Speaker
Description
Affordable Multiple Aperture Spectroscopy Explorer (AMASE) is an optical spectroscopic survey of the ionized gas in Milky Way and all Local Group star-forming galaxies at spatial scales of 0.1 to 100 pc and a spectral resolution of 𝝈 = 8.5 km s^-1. Key emission lines captured include Hα, Hβ, HeII, and strong emission lines of forbidden OI, OIII, NII, and SII in two windows between 4640-5092 Å and 6250-6850 Å. These data will be used to uncover the process driving outflows in star-forming regions, to calibrate the metallicity measurements and photoionization models, and to understand the origin of the diffuse ionized gas. AMASE will pair many identical multi-fibre spectrographs with an array of telephoto lenses to achieve integral field spectroscopy at half-arcminute resolution over large areas of the sky. This is enabled by a significant reduction in the cost of each spectrograph relative to typical astronomical spectrographs of comparable performance.
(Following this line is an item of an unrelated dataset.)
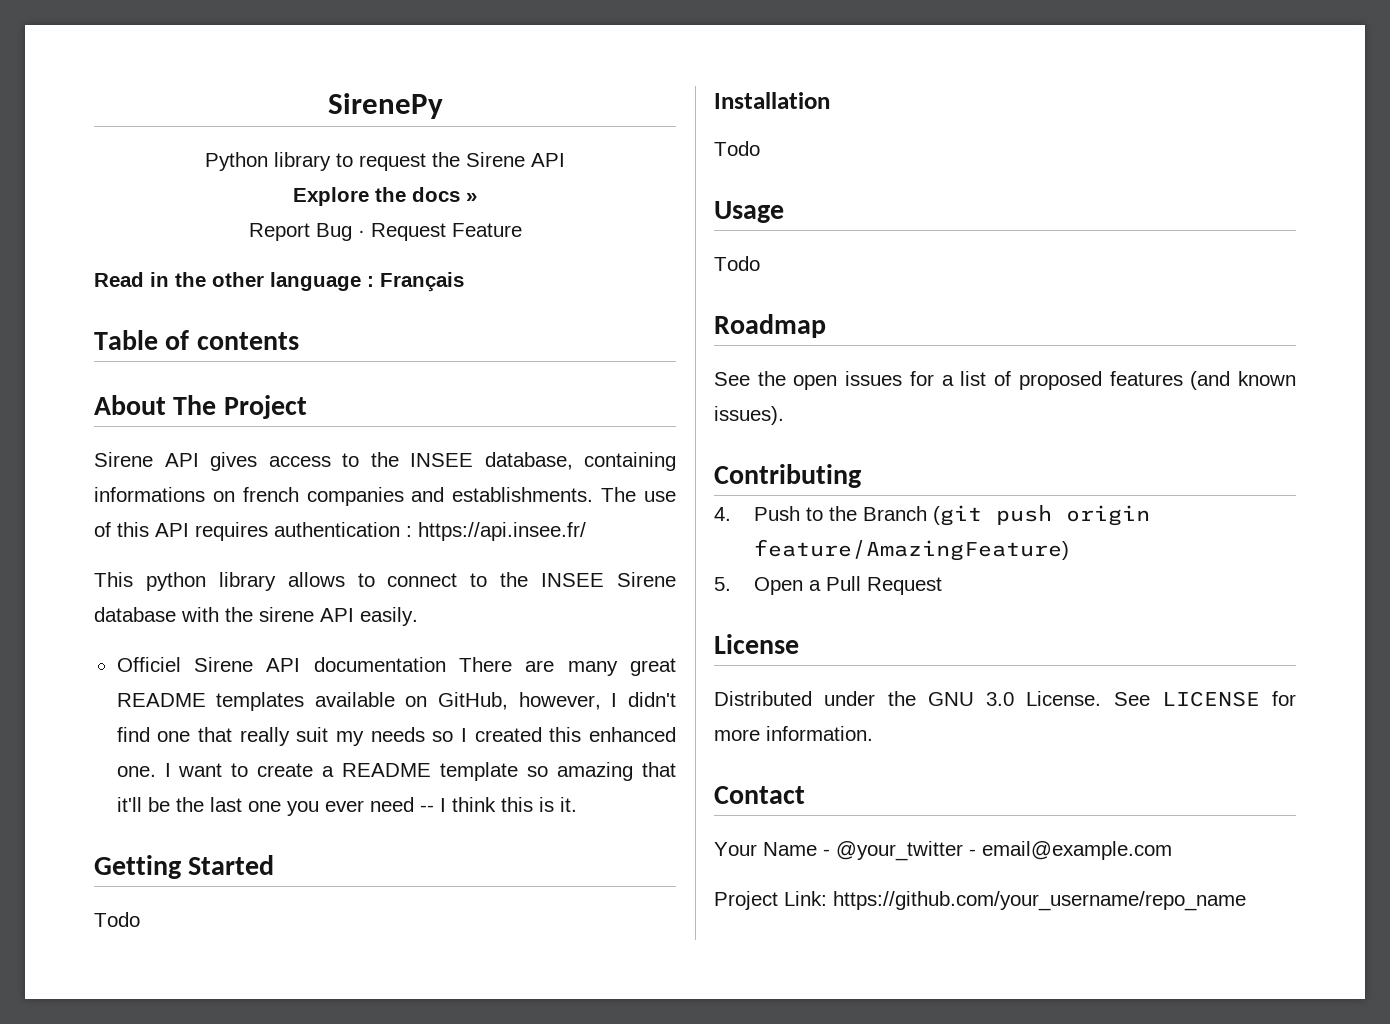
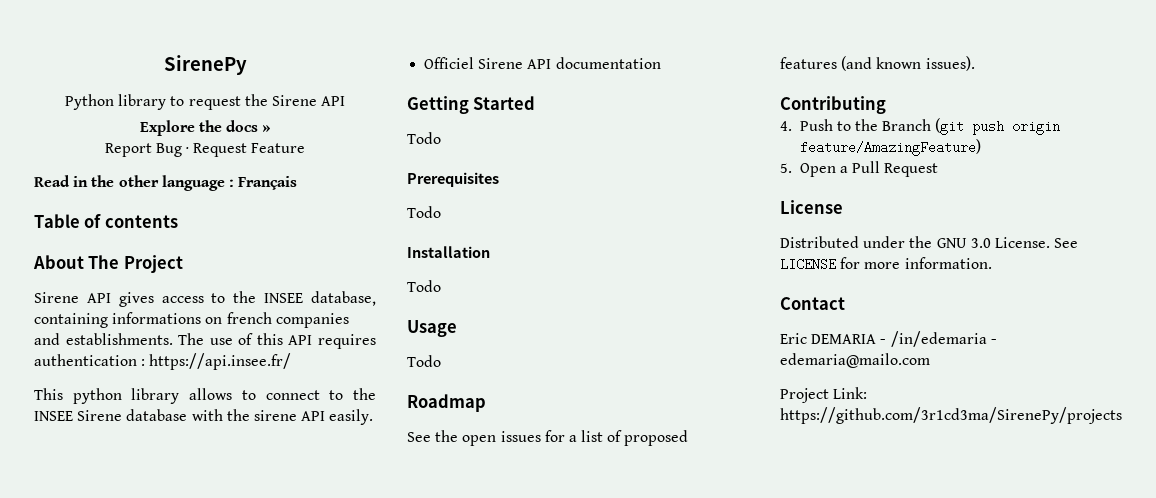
[458,657,677,676] [116,692,676,711] [116,727,677,746] [116,762,676,781] [116,797,577,816] There are many great README templates available on GitHub, however, I didn't find one that really suit my needs so I created this enhanced one. I want to create a README template so amazing that it'll be the last one you ever need -- I think this is it. -> (661, 63) none
(140, 919) none -> [407,172,499,187] [407,206,441,218] // Prerequisites // Todo
[714,841,1172,861] Your Name - @your_twitter - email@example.com -> [780,331,997,347] [780,353,930,368] Eric DEMARIA - /in/edemaria - edemaria@mailo.com
[833,891,1246,911] https://github.com/your_username/repo_name -> [780,407,1122,424] https://github.com/3r1cd3ma/SirenePy/projects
Cost-reduction is achieved by fibre-coupling and reducing the beam size to match commercial photographic lenses and large-format, small-pixel CMOS detectors. High performance is achieved by recent advances in detectors, optical coatings and new grating technology (fused-silica etched gratings that outperform even volume phase holographic gratings). In this talk the speaker will discuss the scientific motivation and update on the instrument development progress.